● **The problem**
Of the material below, the lines to be retyped are those from the line containing "SEPETE EKLE" through the line containing "SSL Güvenli Ödeme", inclusive; reproduce them exactly.
*** Task inputs Section Begins ***
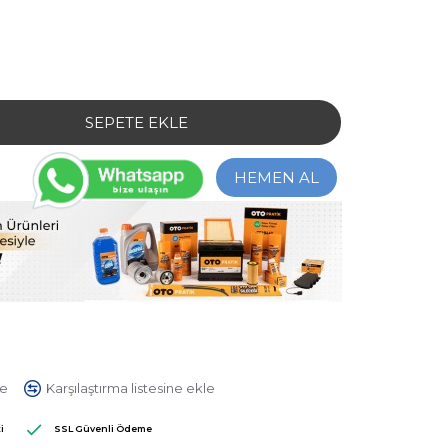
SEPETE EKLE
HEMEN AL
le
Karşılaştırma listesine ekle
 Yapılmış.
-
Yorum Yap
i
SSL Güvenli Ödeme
*** Task inputs Section Ends ***
*** Task inputs Section Begins ***
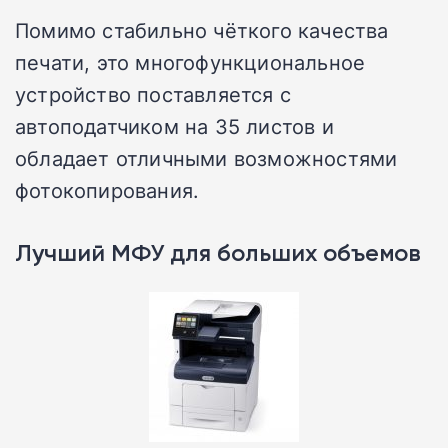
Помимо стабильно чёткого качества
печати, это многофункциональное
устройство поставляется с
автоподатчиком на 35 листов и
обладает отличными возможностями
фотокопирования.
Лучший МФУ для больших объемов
*** Task inputs Section Ends ***
● **Answer box**
SEPETE EKLE
HEMEN AL
le
Karşılaştırma listesine ekle
 Yapılmış.
-
Yorum Yap
i
SSL Güvenli Ödeme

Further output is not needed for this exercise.